Population (mid-2016)
- • Total: 486

= Bayada, Ma'ale Iron =

Bayada (البياضة, בַּיָאדָה) or Khirbet al-Baiyada (خربة البياضه, ח'רבת אל-ביאדה) is an Arab village in Israel's Haifa District. The village is in the Wadi Ara area of the northern Triangle, 4 kilometers northeast of Umm al-Fahm. Since 1996, it has been under the jurisdiction of the Ma'ale Iron local council. In mid-2016 the population of Bayada was 486, all of whom are Muslims.

Bayada is the feminine form of the word white in Arabic. The village was so named because of the bright soil found in the area.

==Geography==
Bayada is one of the smallest villages in the region and is located on a hill overlooking Wadi Ara. The village is located between the Umm al-Fahm mountain ridge and the Menashe Heights.

==History==
=== Ottoman Empire and British Mandate ===
The village was originally a neighborhood of Musheirifa. The vast majority of the residents are members of the Jabbarin clan (Who also live in nearby Salim and Musheirifa). During the 19th and first half of the 20th century, Bayada was a small dependency of the Fahmawi Commonwealth established by Hebronite clans belonging to Umm al-Fahm. The Commonwealth consisted of a network of interspersed communities connected by ties of kinship, and socially, economically and politically affiliated with Umm al Fahm. The Commonwealth dominated vast sections of Bilad al-Ruha/Ramot Menashe, Wadi 'Ara and Marj Ibn 'Amir/Jezreel Valley during that time.

=== Israel ===
During the 1948 Arab–Israeli War the village and the surrounding area came under Iraqi control. In March 1949 Jordanian forces replaced the Iraqi forces in Wadi Ara. On 3 April 1949 Israel and Jordan signed an armistice agreement, in which Israel would receive the Wadi Ara area and on 20 May Israeli forces took control of the village.
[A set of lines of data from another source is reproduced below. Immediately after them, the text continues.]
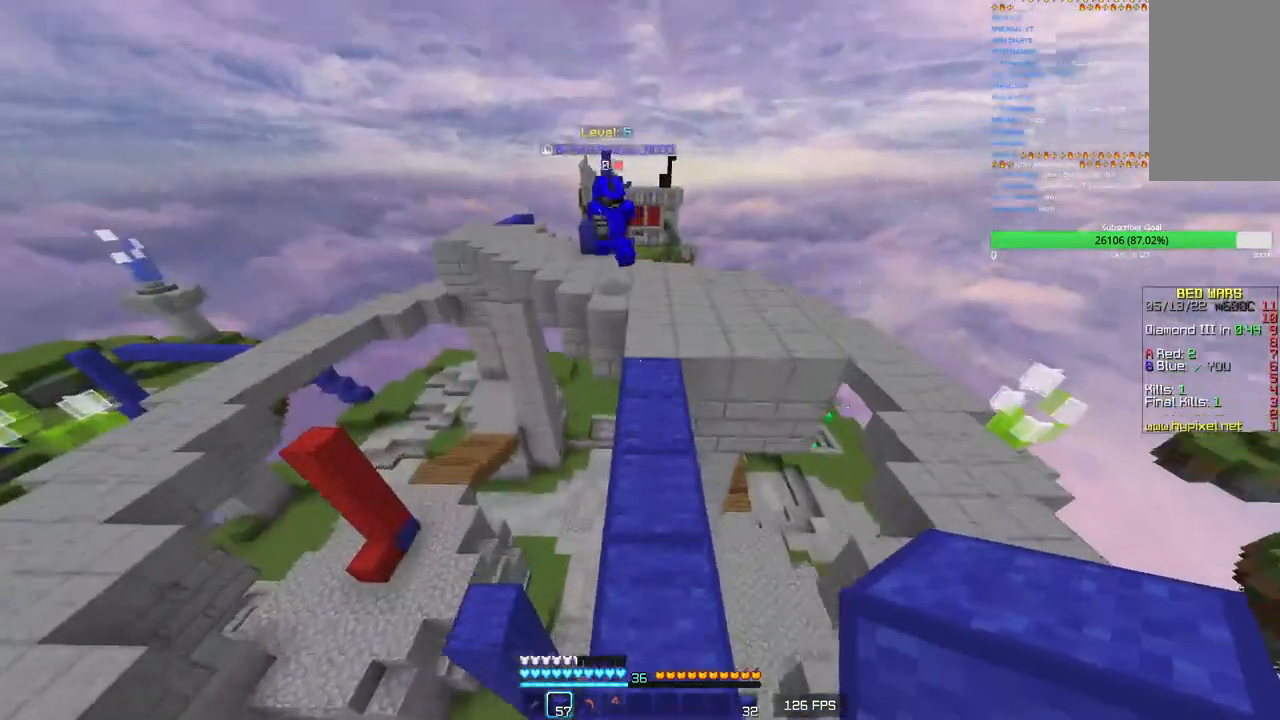
{"keys": ["w"], "mouse": [], "events": []}
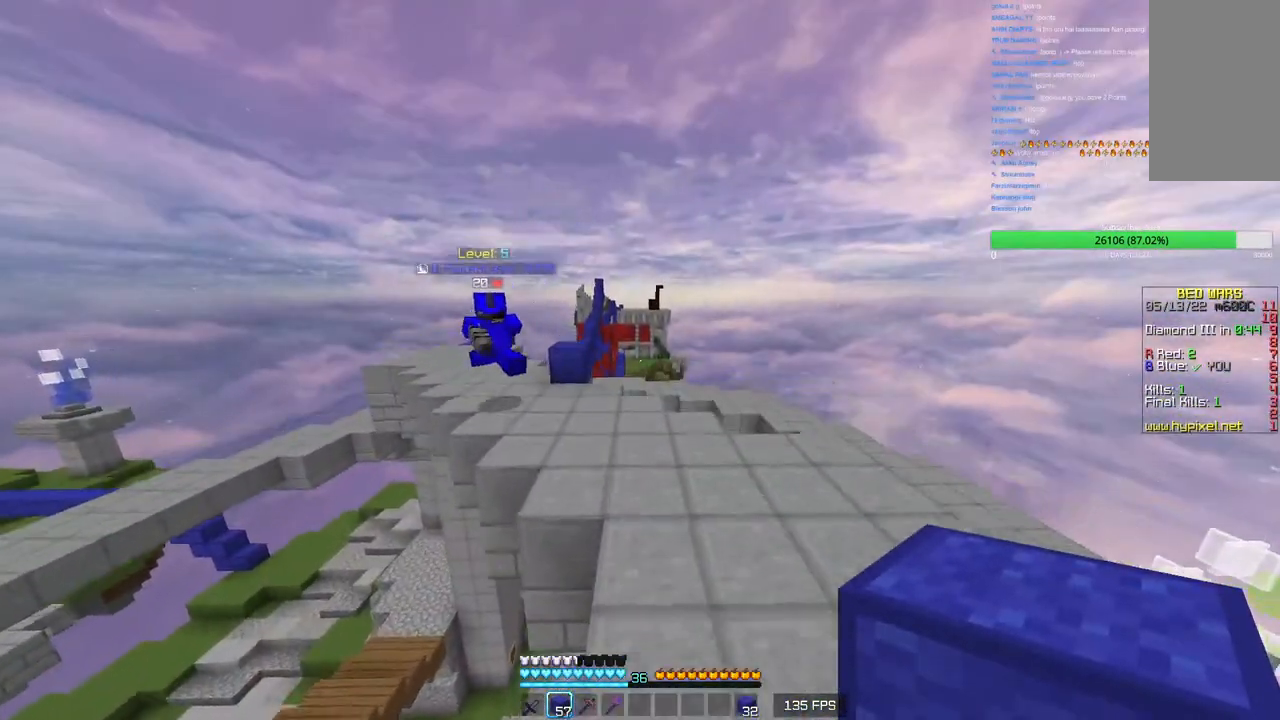
{"keys": ["w"], "mouse": [], "events": []}
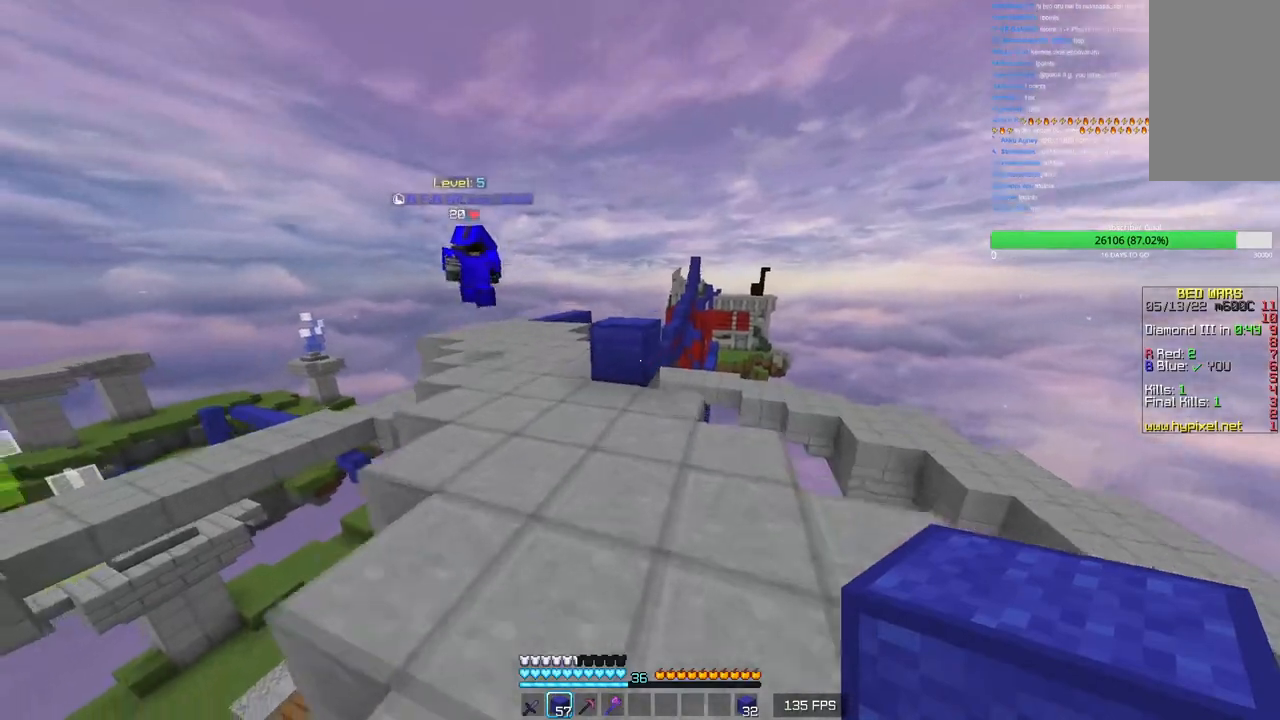
{"keys": ["a", "w"], "mouse": [], "events": [[33, "a", "down"]]}
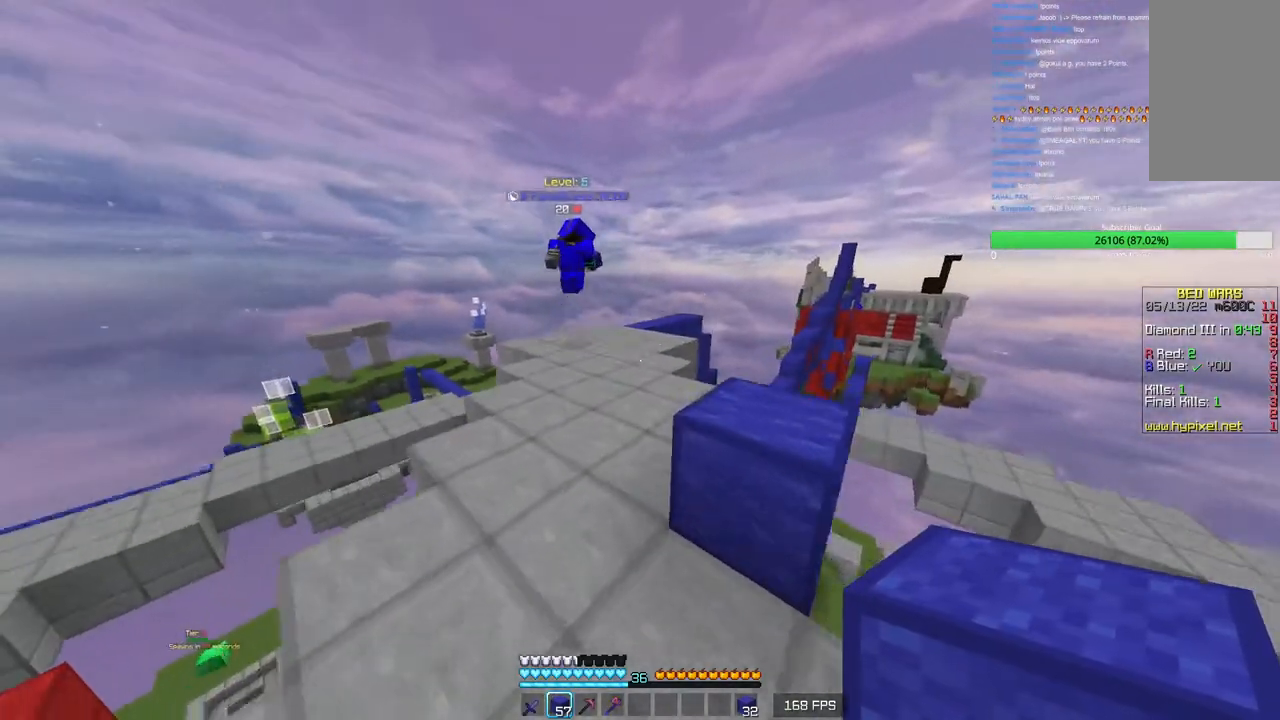
{"keys": ["w"], "mouse": [], "events": [[66, "a", "up"]]}
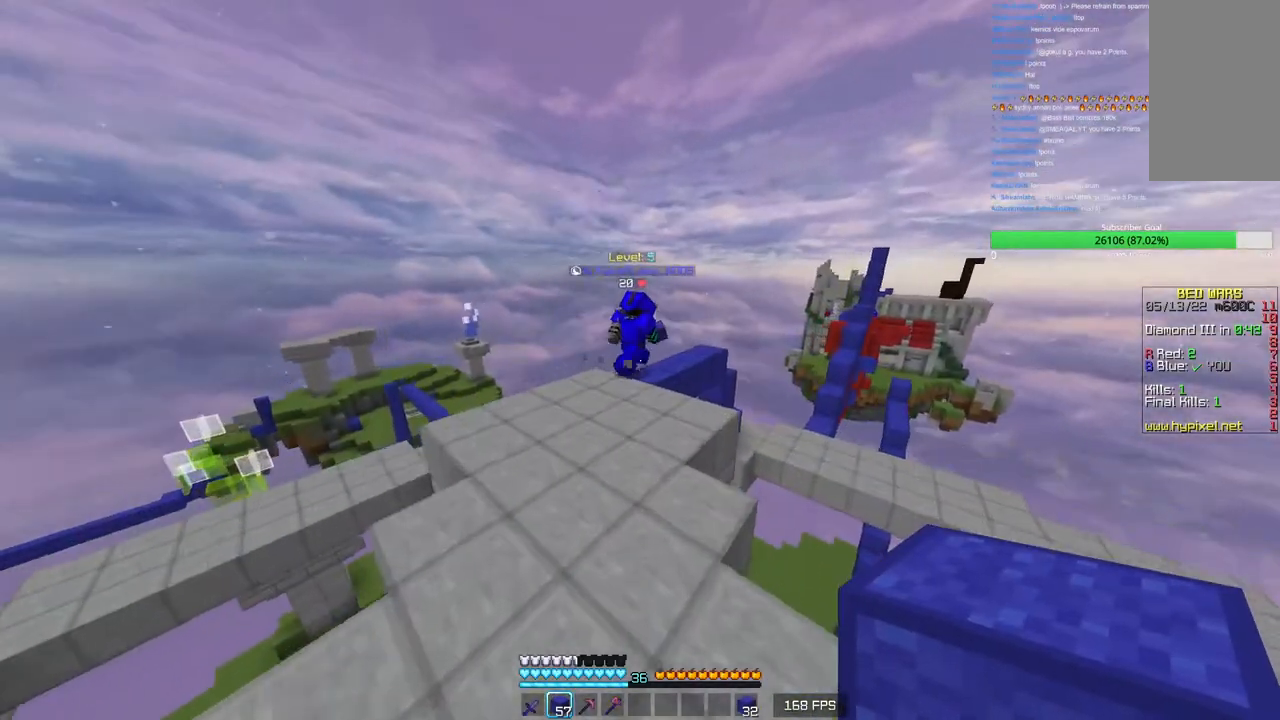
{"keys": ["w"], "mouse": [], "events": []}
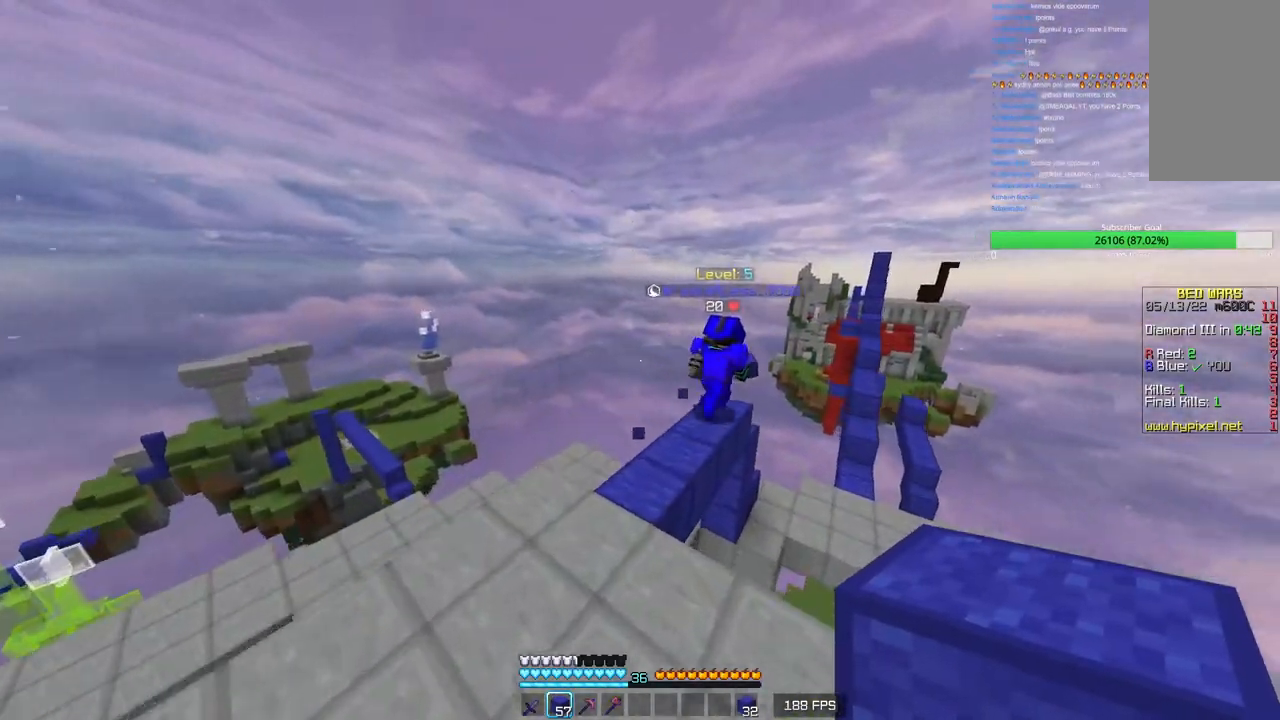
{"keys": ["w"], "mouse": [], "events": []}
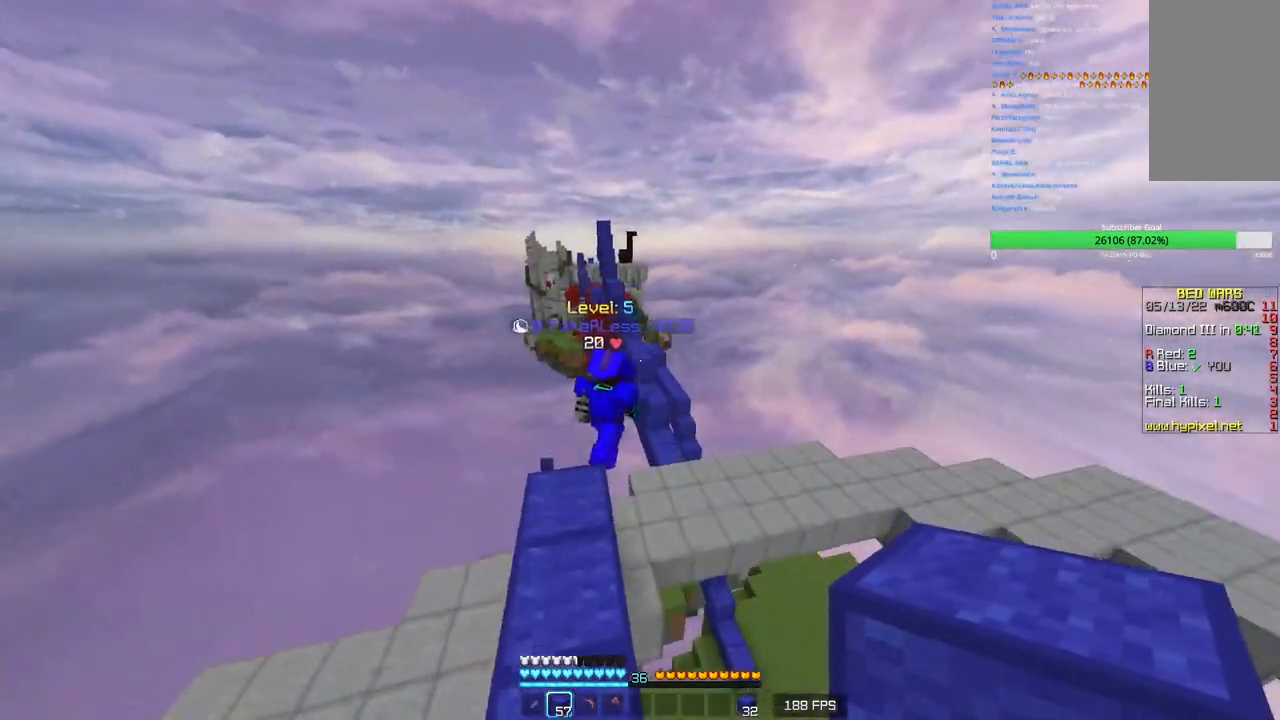
{"keys": ["d", "w"], "mouse": [], "events": [[450, "d", "down"]]}
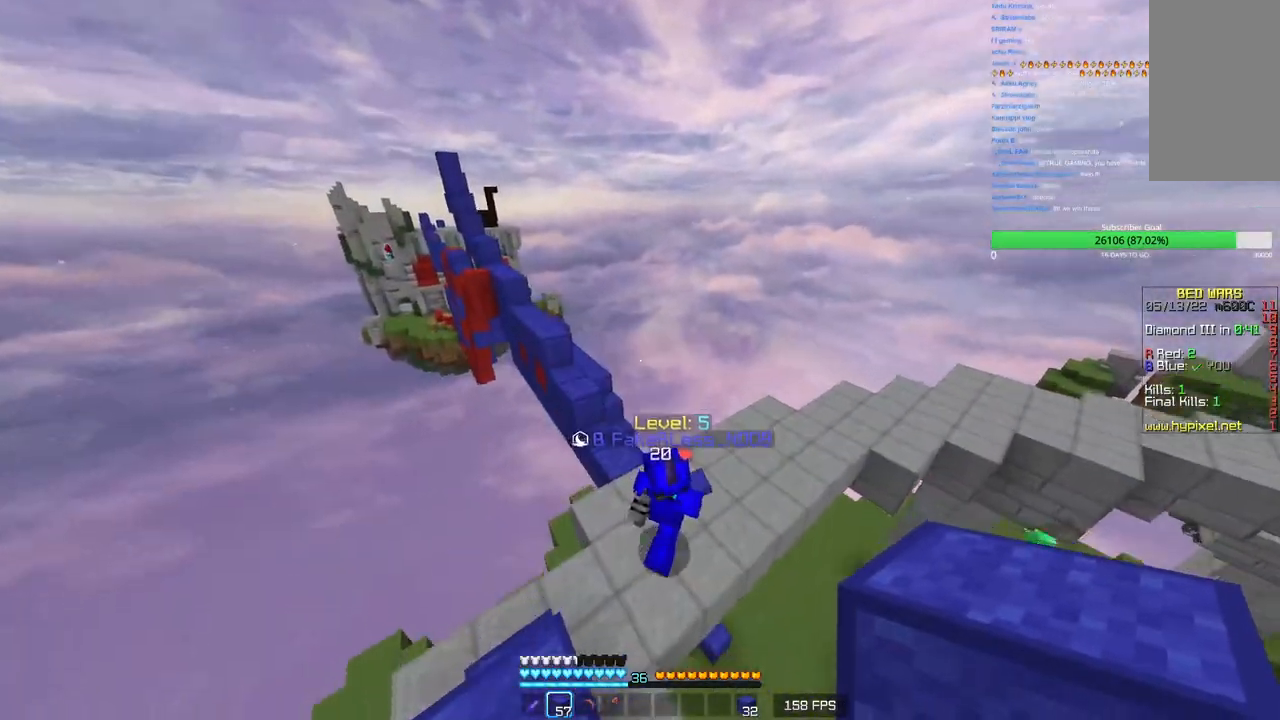
{"keys": ["w"], "mouse": ["right"], "events": [[200, "d", "up"], [416, "mouse_right", "down"]]}
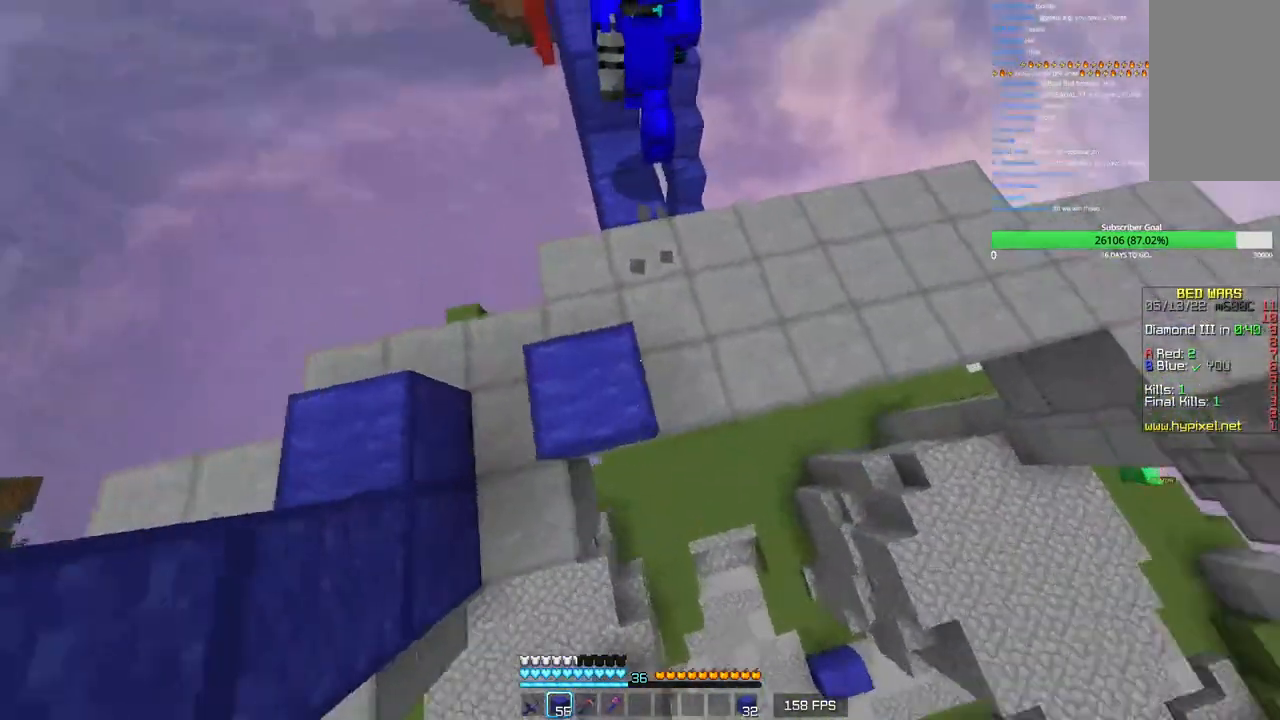
{"keys": ["d", "w"], "mouse": [], "events": [[50, "mouse_right", "up"], [416, "d", "down"]]}
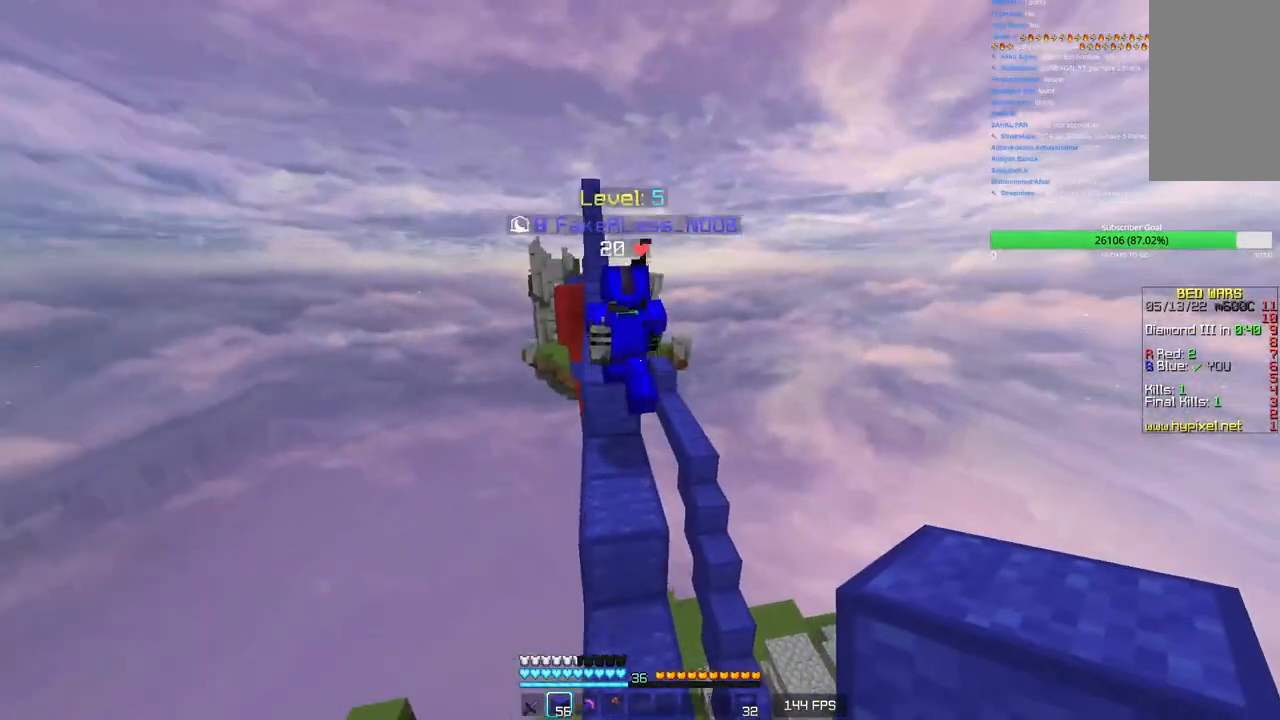
{"keys": ["w"], "mouse": [], "events": [[100, "d", "up"]]}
Bayada is one of the villages of Wadi Ara that lacked municipal status after the establishment of Israel, under the administration of mukhtars (village headmen) who were appointed by the Interior Ministry until 1992 when the Interior Ministry established the Nahal Iron (i.e. Wadi Ara) Regional council .

The locals' objected to the administrative arrangement, and sought independent municipal status for each village. To allay local concerns, the Interior Ministry established an investigative committee to examine other options, and in 1996, decided to split the regional council into two local councils: Ma'ale Iron, which includes Bayada, and Basma. Most of the residents work in construction and other related jobs.

== Demographics ==

Development of the population
| Year | 1972 | 1983 | 1995 | 2008 | 2016 |
|---|---|---|---|---|---|
| Population | 127 | 185 | 276 | N/A* | 486 |

- In the 2008 census Bayada and Musheirifa were counted together and their population was 3,100

==Sports==
Bayada and nearby Musheirifa have a joint football team named "Bnei Musheirifa Bayada" (בני מושריפה ביאדה) which participates in Liga Gimel Jezreel. The team hosts games in a football field located in Barkai.